Is the Fear of COVID-19 Going to Rule Over Us?

Alcohol, mask, and gloves; the essentials to go out of home these days.

Alcohol, mask, and gloves; the essentials to go out of home these days.

Carolina Mira, Copy Editor

For the past couple of months, we have been social distancing. We have taken these measures for our own protection, but have you ever wondered what is the root of our self-preservation? Let me tell you, as humans, we are ruled by fear. It is an automatic response from our bodies that is meant to protect us. Right now one of the biggest fears is getting infected by the quickly spreading virus, COVID-19. Everyone has taken every measure to ensure their safety during this time of uncertainty. We have used and bought everything from gloves, masks, antibacterial, and alcohol, but all of that isn’t enough, we have also distanced ourselves from everyone. We are all terrified of this virus because we have no idea how to cure it or who it is going to affect.

Throughout our lives, we have learned all about the social norms in our cultures that made us seem polite or expressed that we cared about someone, everything was about physical contact. Like shaking someone’s hand when you meet them, or a kiss on the cheek to say hello. According to Maria del Rosario Reyes, organizational psychologist, “We need to find new ways to interact so that we don’t lose that feeling of affiliation and to reaffirm it.” When meeting someone new, we tend to always look at the way they greet us and the way that they express themselves in order to identify if you like that person or not; its basic human instinct. “Humans are social by nature and they need to develop those skills and to feel like they are a part of a group or society,” Reyes said. Right now, what should we do? The norms will clearly change, the fear of touching someone and getting infected will always be in our minds when we now greet strangers or friends, we will never be sure. There is also the possibility that people will misinterpret something that was deemed normal in the past. It is a difficult situation since physical contact helps us establish relationships, it can either give us comfort and positivity or fear and doubtfulness.   

Fear is an unavoidable stage of human life, we all feel fear and discomfort. It is a coping and defense mechanism of our bodies, it ensures that we can protect ourselves from danger. This is called a flight or fight response. We all react differently to fear but, for most, during COVID-19 our levels of fear are higher. As I have seen, since quarantine started, people in grocery stores refuse to walk down an aisle that has more than 2 or 3 people on it because they are afraid that one of them is contagious. But I’ve seen others that go there without gloves or mask and the first thing I think of is, “are they crazy?” They are being selfish and naive, thinking that they won’t get infected or they really don’t care if they do or if they infect others.

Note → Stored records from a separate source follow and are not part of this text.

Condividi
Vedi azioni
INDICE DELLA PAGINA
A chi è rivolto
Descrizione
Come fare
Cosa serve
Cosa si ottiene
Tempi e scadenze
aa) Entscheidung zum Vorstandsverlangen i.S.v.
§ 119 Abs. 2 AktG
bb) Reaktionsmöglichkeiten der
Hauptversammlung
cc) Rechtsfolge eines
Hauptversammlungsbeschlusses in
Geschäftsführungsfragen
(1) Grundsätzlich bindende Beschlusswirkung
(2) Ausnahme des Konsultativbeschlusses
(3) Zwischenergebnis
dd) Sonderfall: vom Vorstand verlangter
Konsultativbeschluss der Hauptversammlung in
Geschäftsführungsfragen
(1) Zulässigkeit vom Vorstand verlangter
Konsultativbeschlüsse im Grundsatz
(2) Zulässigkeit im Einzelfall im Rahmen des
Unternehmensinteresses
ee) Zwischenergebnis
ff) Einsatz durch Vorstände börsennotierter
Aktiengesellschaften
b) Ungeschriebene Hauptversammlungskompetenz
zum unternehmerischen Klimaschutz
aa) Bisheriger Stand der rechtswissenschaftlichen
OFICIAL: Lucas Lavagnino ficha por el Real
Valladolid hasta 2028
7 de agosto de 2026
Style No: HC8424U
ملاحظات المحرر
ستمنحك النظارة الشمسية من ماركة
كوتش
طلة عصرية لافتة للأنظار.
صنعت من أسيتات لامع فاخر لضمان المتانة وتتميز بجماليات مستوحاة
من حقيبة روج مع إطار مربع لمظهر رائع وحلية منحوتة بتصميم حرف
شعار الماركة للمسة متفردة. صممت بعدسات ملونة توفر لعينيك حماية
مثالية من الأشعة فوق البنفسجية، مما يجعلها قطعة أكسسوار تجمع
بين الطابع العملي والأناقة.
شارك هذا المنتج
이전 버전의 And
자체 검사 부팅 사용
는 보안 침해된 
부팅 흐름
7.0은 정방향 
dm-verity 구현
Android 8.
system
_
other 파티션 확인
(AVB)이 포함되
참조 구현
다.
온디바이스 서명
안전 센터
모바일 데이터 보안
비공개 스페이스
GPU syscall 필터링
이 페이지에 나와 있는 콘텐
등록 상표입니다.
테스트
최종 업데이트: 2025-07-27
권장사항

For me, it has been the opposite, I can’t help but think if I’m infected as soon as I get home, frightened that someone transmitted the virus, I can’t help but feel dirty making me take a shower immediately. Even when I don’t leave my home I tend to wash my hands five times as much as I did before, scared that some product we bought had the virus. Often when I go to the grocery store to get the essentials, I bring them home and leave them outside until either my mom or sister comes with antibacterial wipes and alcohol so that we can disinfect product by product. After, I have to change all of my clothing and leave my shoes outside, immediately washing them since the virus can live in fabric for a couple of hours. This paranoia of getting a disease is affecting every mundane task that we do and since everyone is talking about it it is impossible to get it out of our minds.

Even though we might be driven by fear right now, one way or another, humans will have to find a  way to get back that physical contact because it is a necessary interaction for animals. “Human contact increases the endorphins that are being released by our bodies, it gives us a sense of wellbeing,” Reyes said. We are used to having that contact in every situation, whether it is out of joy, comfort, or many others, we still need it. 

Although we will find a way to restore that contact, the transition will be very hard. At least it has been for me, I don’t know what to consider normal anymore. We live right next door to both my uncle’s family and to my grandparents. Recently we all gathered to celebrate Mother’s day but when the six people that were coming started to arrive, I immediately felt uncomfortable. I started to greet my aunt, we both leaned in to give each other a kiss in the cheek but immediately we both remembered that we couldn’t, it was inconsiderate to do something that once felt so normal.   

“Humans have two options in this kind of situation they either paralyze or they evolve. Throughout history, we have seen that in every scenario of crisis there have been opportunities for people to be more creative and for them to reinvent. But there is also fear, and at this moment it is ruled by uncertainty and our thoughts guided by the paranoia of contagion,” Reyes said.